Asterisks of enjoyment

*Played my first show with my amazing band and had the most fantastic time ever. Xylophone solo! Melodica solo! Banging out chords while people cheer!
*First therapy session for school. It went well but my god is it pricey It gives me hope that I am sane and that I will earn gobs of money for practicing therapy in the future which will get me over the psychological trauma of being a broke grad student with an entitlement issue.
*Started seeing a divorced man. This is a first.
*Got together with the ex from last spring. This is so not a first. We are made of awesome hilarity and awkwardness. He causes me so much joy and angst. Right now, we are in the joy zone so we're all good.
*Aborted dating a 6'5 guy because at first I felt like I was dating a tree. I later found out that he kissed like he was attempting to Hoover my face and that his manhood was smaller than some of my high heels.
*Drank absinthe for the first time. I only had two sips and felt like I was filled with the most amazing glowing goodness. A few friends had more and danced around the room then had no recollection of about half an hour of the evening.
*Got an acoustic guitar that smells vaguely like wine which makes me happy every time I play it. It makes me feel like Joni Mitchell for no good reason.

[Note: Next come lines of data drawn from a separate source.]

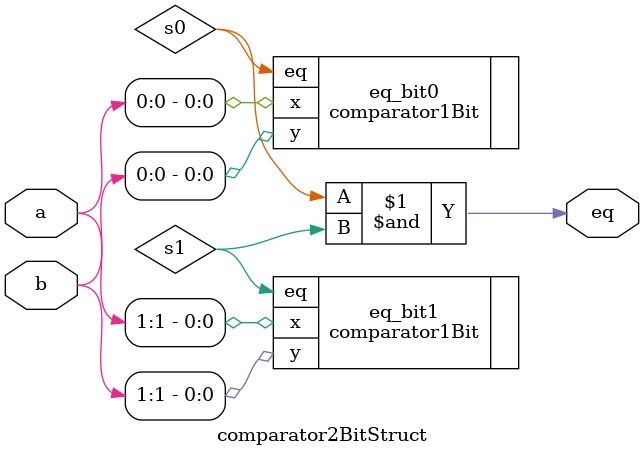
<source format=v>

module comparator2BitStruct(
input wire[1:0] a, b,
	output wire eq
	);

wire s0, s1;

comparator1Bit eq_bit0 (.x(a[0]), .y(b[0]), .eq(s0));
comparator1Bit eq_bit1 (.x(a[1]), .y(b[1]), .eq(s1));

assign eq = s0 & s1;
endmodule
</source>
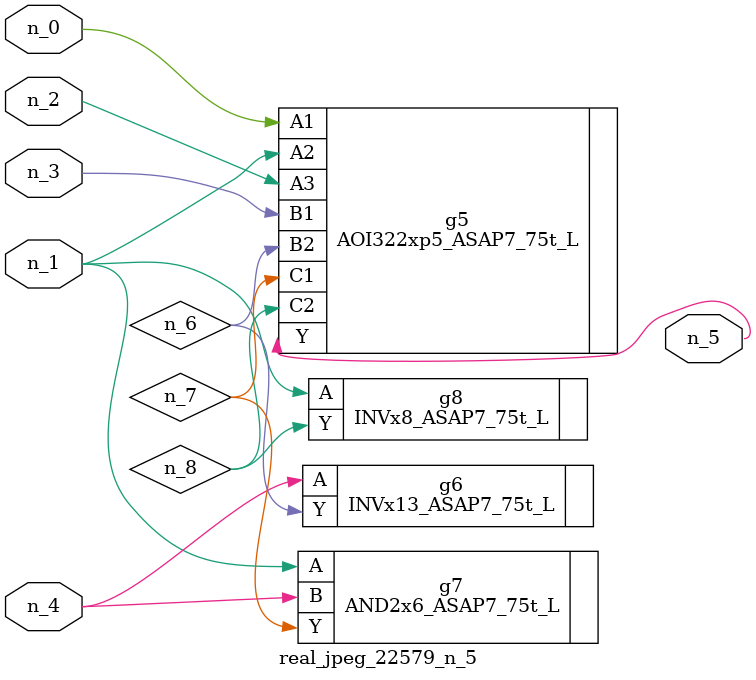
<source format=v>
module real_jpeg_22579_n_5 (n_4, n_0, n_1, n_2, n_3, n_5);

input n_4;
input n_0;
input n_1;
input n_2;
input n_3;

output n_5;

wire n_8;
wire n_6;
wire n_7;

AOI322xp5_ASAP7_75t_L g5 ( 
.A1(n_0),
.A2(n_1),
.A3(n_2),
.B1(n_3),
.B2(n_6),
.C1(n_7),
.C2(n_8),
.Y(n_5)
);

AND2x6_ASAP7_75t_L g7 ( 
.A(n_1),
.B(n_4),
.Y(n_7)
);

INVx8_ASAP7_75t_L g8 ( 
.A(n_1),
.Y(n_8)
);

INVx13_ASAP7_75t_L g6 ( 
.A(n_4),
.Y(n_6)
);


endmodule
</source>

Saturday, February 24, 2007

Angsty McStupidhead

The least palatable realizations come later in the evening, when I've had a good amount of time to stew alone. The revelation that I am in fact inessential to the lives of most, even those I care about, is deeply saddening and relieving all at once. There is nothing I can do to change this fact, which sets me into mild panic mode. There is nothing I can do about this, which instantly relaxes me. I cannot make him care about me. I can deal with it when he's calling me in the middle of the night. I can deal with it when he's messaging my dates online. I can deal with it when he's telling me I'm demanding. I can deal with it when he tells me he's busy. I can deal with it when he breaks my heart. I cannot deal with being ignored by him or by anyone else for that matter. The reason I want him to pay attention to me is because he's not, simple as that. It's vastly irritating that just when I think this stupidity is behind me then he appears and it's like just add water then *POOF* insta-lame-ass-drama. You know it's got to be lame with lame sauce because I am writing about it in my blog. It's not real angst unless it's on the internet.